С последней песчинкой Сударый сказал:
– Готово. Благодарю вас, господа. Можете подождать, пока будет закончена обработка снимков, приемная к вашим услугам. Процесс изготовления портрета займет около получаса.
Они с упырем удалились в лабораторию, где подвергли пластину действию ртутных паров, потом очистили в растворе гипосульфита и подступили к светокопировальному аппарату. Пока Персефоний растягивал холст, Сударый рассмотрел проявленный и закрепленный снимок. Снимок удался, об этом можно было судить с первого взгляда. Образы были совершенно подобны оригиналам, обладали, если посмотреть на пластину под углом, объемностью и вели себя вполне адекватно, то есть взирали на зрителя с гранитным спокойствием и заоблачным самомнением. Собачка, правда, искоса посматривала по сторонам, явно примериваясь, кого бы тяпнуть, но это даже придавало изображению некое ироническое обаяние.
Что любопытно, Запятунья получилась не то чтобы не похожей на себя – нет, просто заодно похожей на свое представление о себе: бледные ланиты, бездонные очи и все в таком же духе. «А ведь, пожалуй, она будет довольна… Но нет, деньги, конечно, надо вернуть!»
– Готово, Непеняй Зазеркальевич!
Сударый положил пластину в проектор между линзой солнечного камня – кристалла, дававшего естественный свет, – и заговоренным зеркалом отражателя. Наведя изображение, он перелил в камень магическую энергию, которая вместе со светом перенесла образы с пластины на холст. Наконец, были созданы закрепляющие чары, после чего оптограф с помощником установили холст на передвижной подставке и выкатили в приемную.
Клан сгрудился вокруг группового портрета. Кто-то из слуг мелко задрожал – причем их образы на холсте задрожали тоже, глядя на собственные прототипы.
Запятунья на холсте вынула из сумочки зеркальце, внимательно осмотрела себя, после чего смерила свой оригинал высокомерным взглядом. Реальную Запятунью это, однако, нисколько не смутило: она была восхищена портретом.

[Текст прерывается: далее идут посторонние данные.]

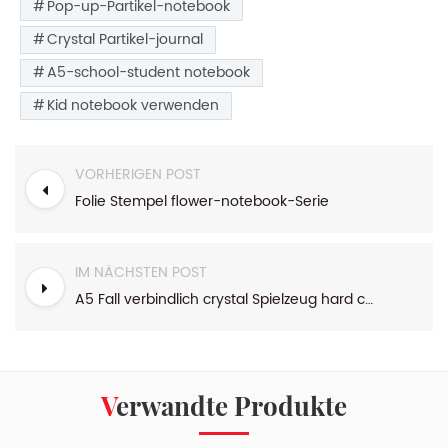
Pop-up-Partikel-notebook
Crystal Partikel-journal
A5-school-student notebook
Kid notebook verwenden
VORHERIGEN POST
Folie Stempel flower-notebook-Serie
IM NÄCHSTEN POST
A5 Fall verbindlich crystal Spielzeug hard cover notebook
Verwandte Produkte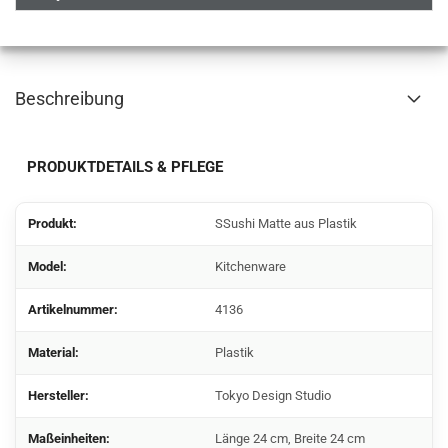
Beschreibung
PRODUKTDETAILS & PFLEGE
Produkt:
SSushi Matte aus Plastik
Model:
Kitchenware
Artikelnummer:
4136
Material:
Plastik
Hersteller:
Tokyo Design Studio
Maßeinheiten:
Länge 24 cm, Breite 24 cm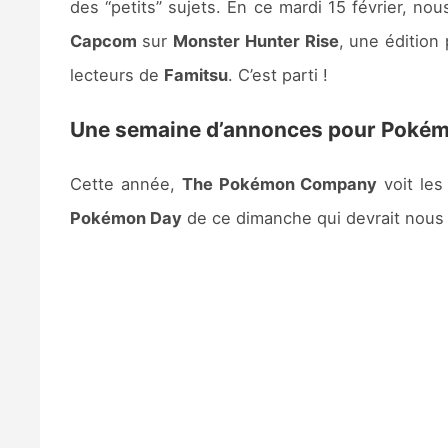
des “petits” sujets. En ce mardi 15 février, n
Capcom
sur
Monster Hunter Rise
, une édition
lecteurs de
Famitsu
. C’est parti !
Une semaine d’annonces pour Poké
Cette année,
The Pokémon Company
voit les
Pokémon Day
de ce dimanche qui devrait nous p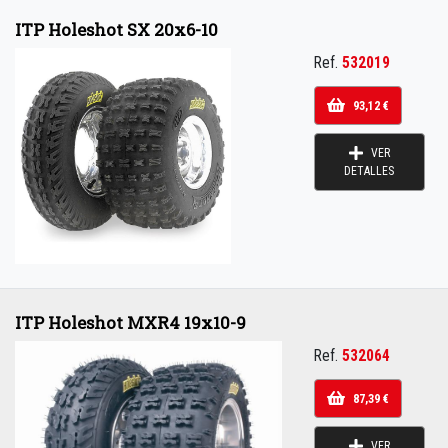
ITP Holeshot SX 20x6-10
Ref.
532019
93,12 €
VER
DETALLES
ITP Holeshot MXR4 19x10-9
Ref.
532064
87,39 €
VER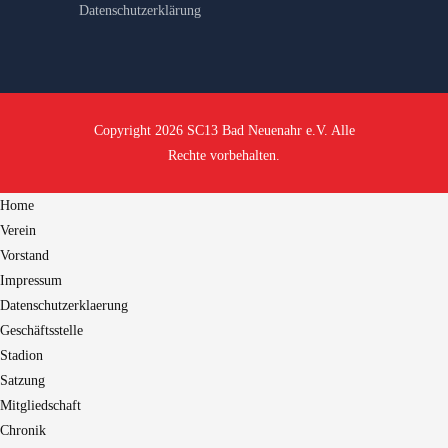
Datenschutzerklärung
Copyright 2026 SC13 Bad Neuenahr e.V. Alle
Rechte vorbehalten.
Home
Verein
Vorstand
Impressum
Datenschutzerklaerung
Geschäftsstelle
Stadion
Satzung
Mitgliedschaft
Chronik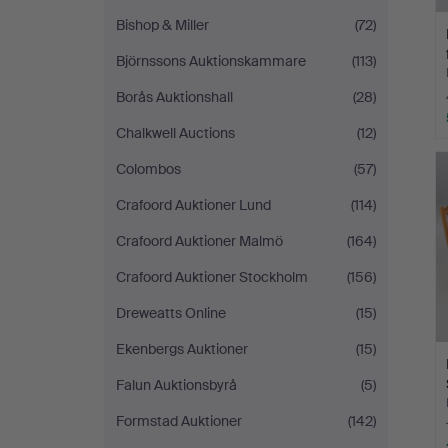
Bishop & Miller
(72)
Björnssons Auktionskammare
(113)
Borås Auktionshall
(28)
Chalkwell Auctions
(12)
Colombos
(57)
Crafoord Auktioner Lund
(114)
Crafoord Auktioner Malmö
(164)
Crafoord Auktioner Stockholm
(156)
Dreweatts Online
(15)
Ekenbergs Auktioner
(15)
Falun Auktionsbyrå
(5)
Formstad Auktioner
(142)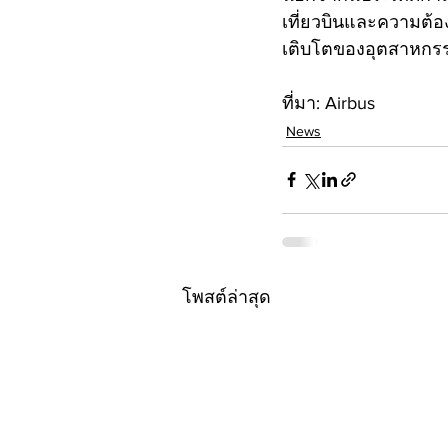
เที่ยวบินและความต้อง
เติบโตของอุตสาหกรร
ที่มา: Airbus
News
โพสต์ล่าสุด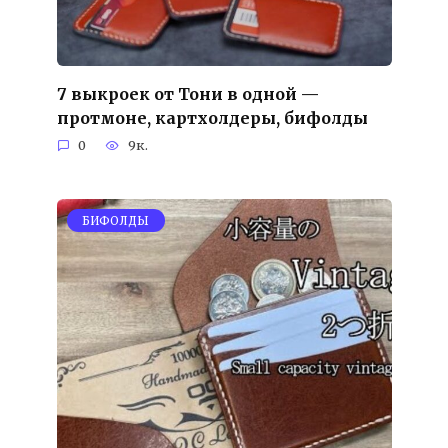
7 выкроек от Тони в одной —
протмоне, картхолдеры, бифолды
0
9к.
БИФОЛДЫ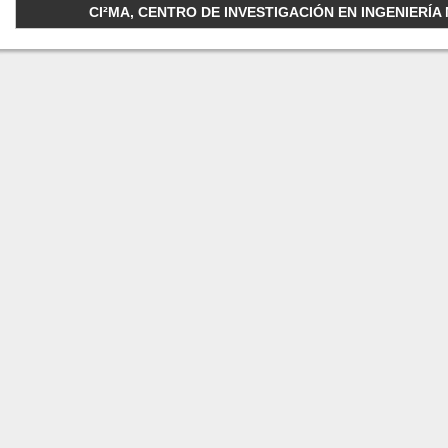
CI²MA, CENTRO DE INVESTIGACIÓN EN INGENIERÍA M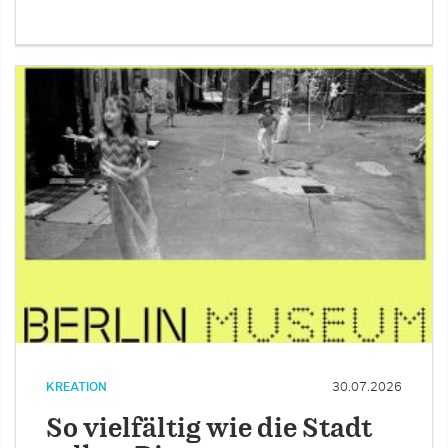
KREATION
30.07.2026
So vielfältig wie die Stadt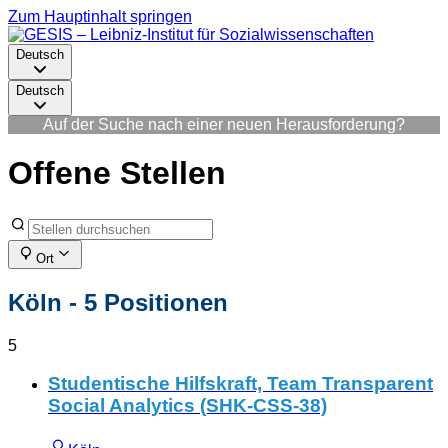
Zum Hauptinhalt springen
Deutsch
Deutsch
Auf der Suche nach einer neuen Herausforderung?
Offene Stellen
Ort
Köln
- 5 Positionen
5
Studentische Hilfskraft, Team Transparent
Social Analytics (SHK-CSS-38)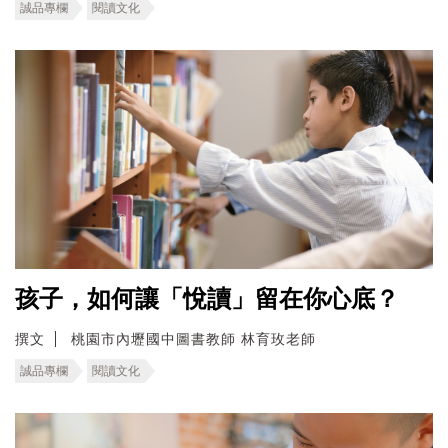
誠品專欄
閱讀文化
孩子，如何讓「悅讀」留在你心底？
撰文
桃園市內壢國中圖書教師 林育玫老師
誠品專欄
閱讀文化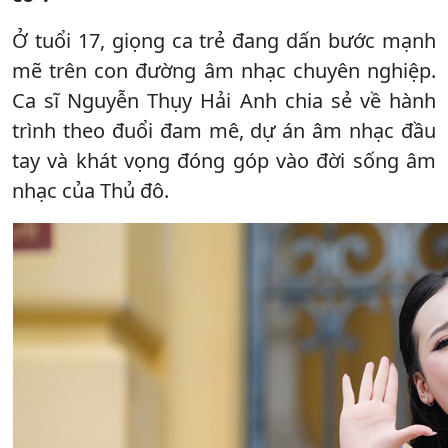
Ở tuổi 17, giọng ca trẻ đang dấn bước mạnh
mẽ trên con đường âm nhạc chuyên nghiệp.
Ca sĩ Nguyễn Thụy Hải Anh chia sẻ về hành
trình theo đuổi đam mê, dự án âm nhạc đầu
tay và khát vọng đóng góp vào đời sống âm
nhạc của Thủ đô.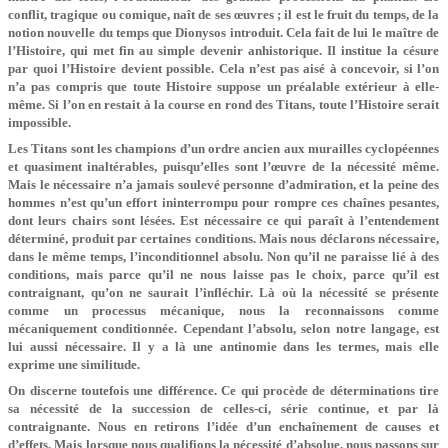
conflit, tragique ou comique, naît de ses œuvres ; il est le fruit du temps, de la
notion nouvelle du temps que Dionysos introduit. Cela fait de lui le maître de
l’Histoire, qui met fin au simple devenir anhistorique. Il institue la césure
par quoi l’Histoire devient possible. Cela n’est pas aisé à concevoir, si l’on
n’a pas compris que toute Histoire suppose un préalable extérieur à elle-
même. Si l’on en restait à la course en rond des Titans, toute l’Histoire serait
impossible.
Les Titans sont les champions d’un ordre ancien aux murailles cyclopéennes
et quasiment inaltérables, puisqu’elles sont l’œuvre de la nécessité même.
Mais le nécessaire n’a jamais soulevé personne d’admiration, et la peine des
hommes n’est qu’un effort ininterrompu pour rompre ces chaînes pesantes,
dont leurs chairs sont lésées. Est nécessaire ce qui paraît à l’entendement
déterminé, produit par certaines conditions. Mais nous déclarons nécessaire,
dans le même temps, l’inconditionnel absolu. Non qu’il ne paraisse lié à des
conditions, mais parce qu’il ne nous laisse pas le choix, parce qu’il est
contraignant, qu’on ne saurait l’infléchir. Là où la nécessité se présente
comme un processus mécanique, nous la reconnaissons comme
mécaniquement conditionnée. Cependant l’absolu, selon notre langage, est
lui aussi nécessaire. Il y a là une antinomie dans les termes, mais elle
exprime une similitude.
On discerne toutefois une différence. Ce qui procède de déterminations tire
sa nécessité de la succession de celles-ci, série continue, et par là
contraignante. Nous en retirons l’idée d’un enchaînement de causes et
d’effets. Mais lorsque nous qualifions la nécessité d’absolue, nous passons sur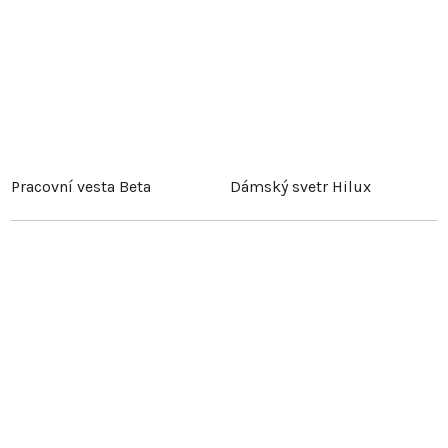
Pracovní vesta Beta
Dámský svetr Hilux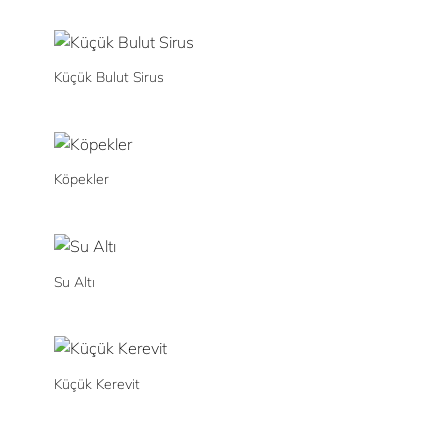
Küçük Bulut Sirus
Köpekler
Su Altı
Küçük Kerevit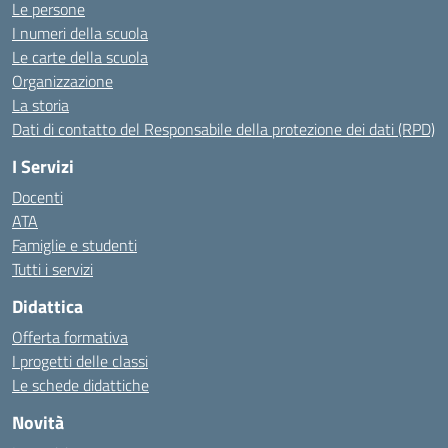
Le persone
I numeri della scuola
Le carte della scuola
Organizzazione
La storia
Dati di contatto del Responsabile della protezione dei dati (RPD)
I Servizi
Docenti
ATA
Famiglie e studenti
Tutti i servizi
Didattica
Offerta formativa
I progetti delle classi
Le schede didattiche
Novità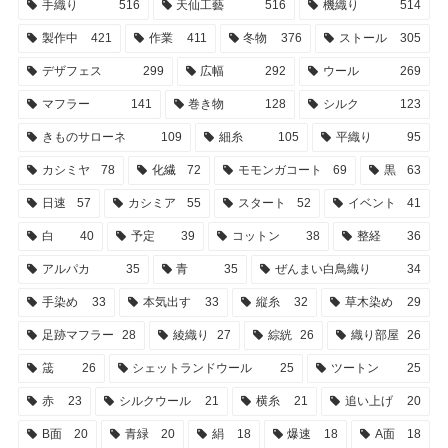
手織り
516
天仙工藝
516
機織り
514
製作中
421
作業
411
冬物
376
ストール
305
デザフェス
299
広幅
292
ウール
269
マフラー
141
巻き物
128
シルク
123
きものサローネ
109
細糸
105
平織り
95
カシミヤ
78
化繊
72
モモンガコート
69
黒
63
日速
57
カシミア
55
スタート
52
イベント
41
白
40
予定
39
コットン
38
整経
36
アルパカ
35
青
35
ぜんまい白鳥織り
34
手染め
33
本気出す
33
縦糸
32
草木染め
29
足跡マフラー
28
綾織り
27
綜絖
26
織り部屋
26
筬
26
シェットランドウール
25
ツートン
25
赤
23
シルクウール
21
横糸
21
追い上げ
20
B面
20
青緑
20
絹
18
爆速
18
A面
18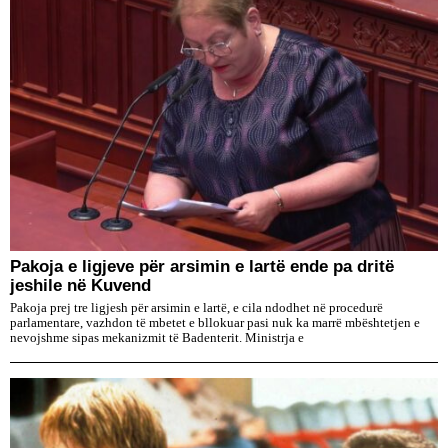
Pakoja e ligjeve për arsimin e lartë ende pa dritë
jeshile në Kuvend
Pakoja prej tre ligjesh për arsimin e lartë, e cila ndodhet në procedurë
parlamentare, vazhdon të mbetet e bllokuar pasi nuk ka marrë mbështetjen e
nevojshme sipas mekanizmit të Badenterit. Ministrja e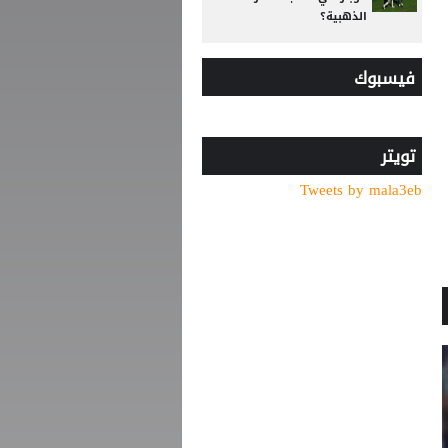
الذهبية؟
رد صادم من نجم ريال مدريد
فيسبوك
على عرض سعودي !!
قنبلة في ميركاتو الهلال..
عرض رسمي يُربك حسابات
مالكوم!
تويتر
من الأهلي السعودي
Tweets by mala3eb
للبريميرليج.. يايسله يقود
نيوكاسل رسميًا
"اليويفا" يدخل تعديلات جذرية
على لائحة إيقاف اللاعبين
بسبب تراكم الإنذارات
كشف سر تأجيل مؤتمر
الزاكي.. هل يتكرر سيناريو
عموتة؟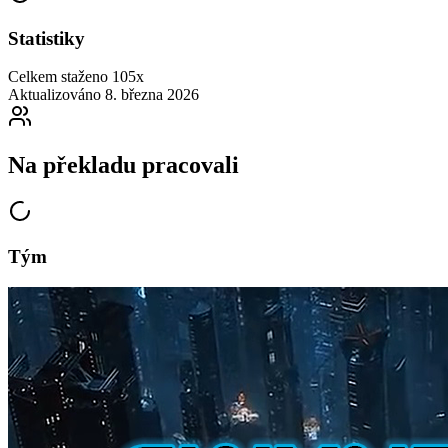
Statistiky
Celkem staženo
105x
Aktualizováno
8. března 2026
Na překladu pracovali
Tým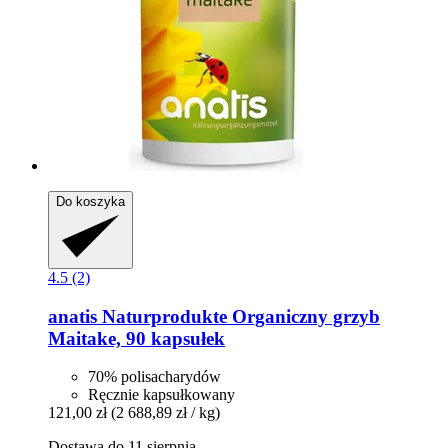
Do koszyka
4.5 (2)
anatis Naturprodukte
Organiczny grzyb
Maitake, 90 kapsułek
70% polisacharydów
Ręcznie kapsułkowany
121,00 zł
(2 688,89 zł / kg)
Dostawa do 11 sierpnia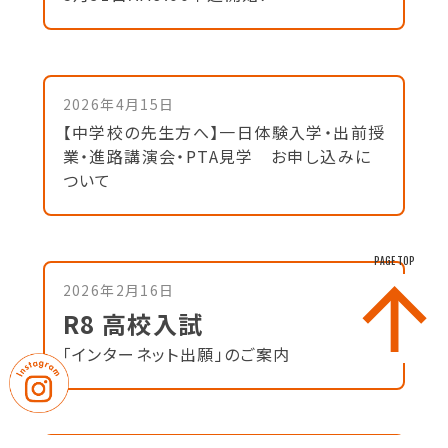
2026年4月15日
【中学校の先生方へ】一日体験入学・出前授
業・進路講演会・PTA見学 お申し込みに
ついて
PAGE TOP
2026年2月16日
R8 高校入試
「インターネット出願」のご案内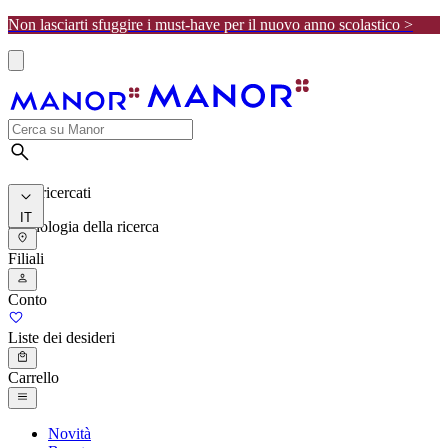
Non lasciarti sfuggire i must-have per il nuovo anno scolastico >
I più ricercati
IT
Cronologia della ricerca
Filiali
Conto
Liste dei desideri
Carrello
Novità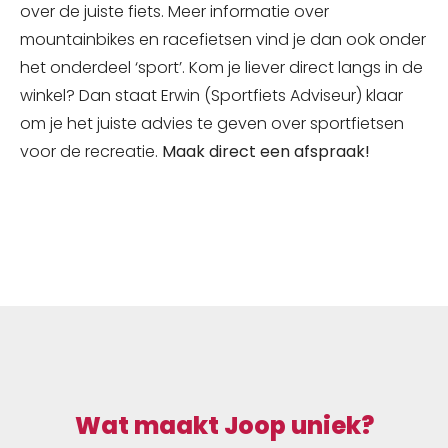
over de juiste fiets. Meer informatie over
mountainbikes en racefietsen vind je dan ook onder
het onderdeel ‘sport’. Kom je liever direct langs in de
winkel? Dan staat Erwin (Sportfiets Adviseur) klaar
om je het juiste advies te geven over sportfietsen
voor de recreatie.
Maak direct een afspraak!
Wat maakt Joop uniek?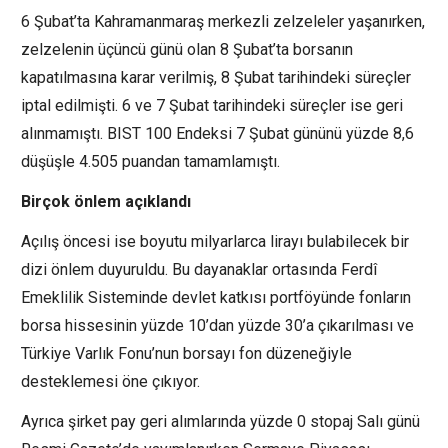
6 Şubat’ta Kahramanmaraş merkezli zelzeleler yaşanırken,
zelzelenin üçüncü günü olan 8 Şubat’ta borsanın
kapatılmasına karar verilmiş, 8 Şubat tarihindeki süreçler
iptal edilmişti. 6 ve 7 Şubat tarihindeki süreçler ise geri
alınmamıştı. BIST 100 Endeksi 7 Şubat gününü yüzde 8,6
düşüşle 4.505 puandan tamamlamıştı.
Birçok önlem açıklandı
Açılış öncesi ise boyutu milyarlarca lirayı bulabilecek bir
dizi önlem duyuruldu. Bu dayanaklar ortasında Ferdî
Emeklilik Sisteminde devlet katkısı portföyünde fonların
borsa hissesinin yüzde 10’dan yüzde 30’a çıkarılması ve
Türkiye Varlık Fonu’nun borsayı fon düzeneğiyle
desteklemesi öne çıkıyor.
Ayrıca şirket pay geri alımlarında yüzde 0 stopaj Salı günü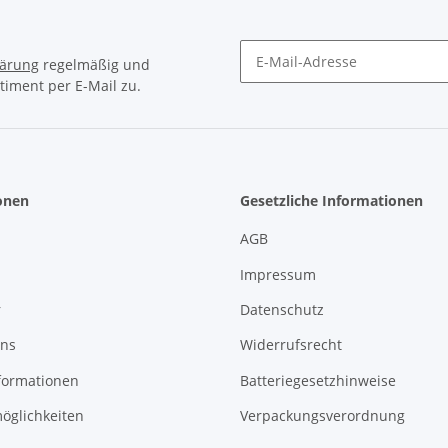
lärung
regelmäßig und
timent per E-Mail zu.
Newsletter Abonnieren
onen
Gesetzliche Informationen
AGB
Impressum
r
Datenschutz
uns
Widerrufsrecht
formationen
Batteriegesetzhinweise
öglichkeiten
Verpackungsverordnung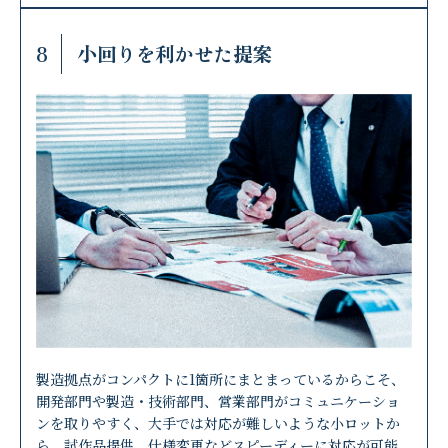
8
小回りを利かせた提案
製造拠点がコンパクトに1箇所にまとまっているからこそ、
開発部門や製造・技術部門、営業部門がコミュニケーショ
ンを取りやすく、大手では対応が難しいような小ロットか
ら、試作品提供、仕様変更などスピーディーに対応が可能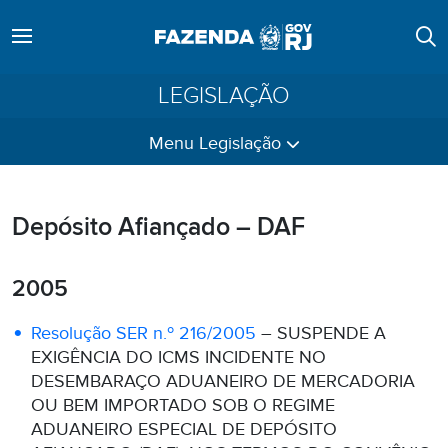
LEGISLAÇÃO
Menu Legislação
Depósito Afiançado – DAF
2005
Resolução SER n.º 216/2005
– SUSPENDE A
EXIGÊNCIA DO ICMS INCIDENTE NO
DESEMBARAÇO ADUANEIRO DE MERCADORIA
OU BEM IMPORTADO SOB O REGIME
ADUANEIRO ESPECIAL DE DEPÓSITO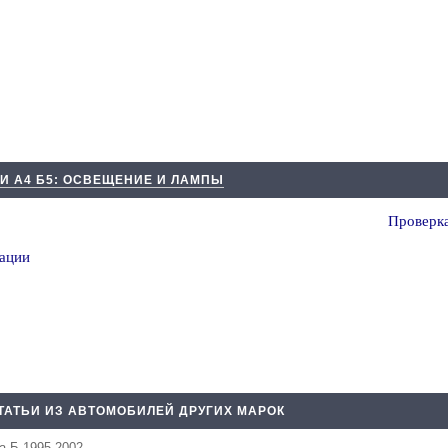
И А4 Б5: ОСВЕЩЕНИЕ И ЛАМПЫ
Проверка
зации
ТАТЬИ ИЗ АВТОМОБИЛЕЙ ДРУГИХ МАРОК
а Б 1995-2002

Не менее радовался и ее супруг. Действительно, его образ на холсте получился в высшей степени благопристойный. Если остальные образы еще позволяли себе любопытные или даже насмешливые взгляды в сторону оригиналов (они явно считали себя более совершенными, нежели те, кто остался в мире плоти), то этот был умиротворен, во всей позе его, в повороте головы и выражении широко открытых чистых глаз, в том, как держал он в руке руку ненаглядной супруги, и в том, как другую прижимал он к сердцу, наверняка разрывающемуся от любви к миру, – во всем видны были ум, доброта, незлобивость и вера в неизбывное детское счастье, ожидающее всех честных людей.
Именно Незагрош (на холсте) первый освоился и начал двигаться. К всеобщему умилению, он коснулся щеки супруги, повернул ее к себе лицом и запечатлел на устах нежный поцелуй. Даже Запятунья во плоти растаяла; Профицита пихнула острым локтем Прокрута, образ которого явно с трудом осваивался в раме, за то что не сообразил сделать этого первым, Наварчик зарделся (мадам Полисьен не успела закрыть ему глаза), старый Нахап завистливо крякнул, а Хватунья томно вздохнула и облокотилась на мужа, который единственный (наяву) оставался недоволен и бросал на Сударого самые недобрые взгляды. Что, кстати, не помешало его образу, протянув руку, добродушно похлопать образ Незагроша по плечу.
Наконец, обойдя портрет со всех сторон, Захап Нахапович был вынужден признать:
– Хорошая работа. А еще что-нибудь они будут делать или только стоять?
– Предсказать невозможно, – ответил Сударый. – Перед вами, господа, ваши совершенные магические изображения в магическом же условном пространстве. В своей обстановке они ведут себя именно так, как вели бы себя вы на их месте.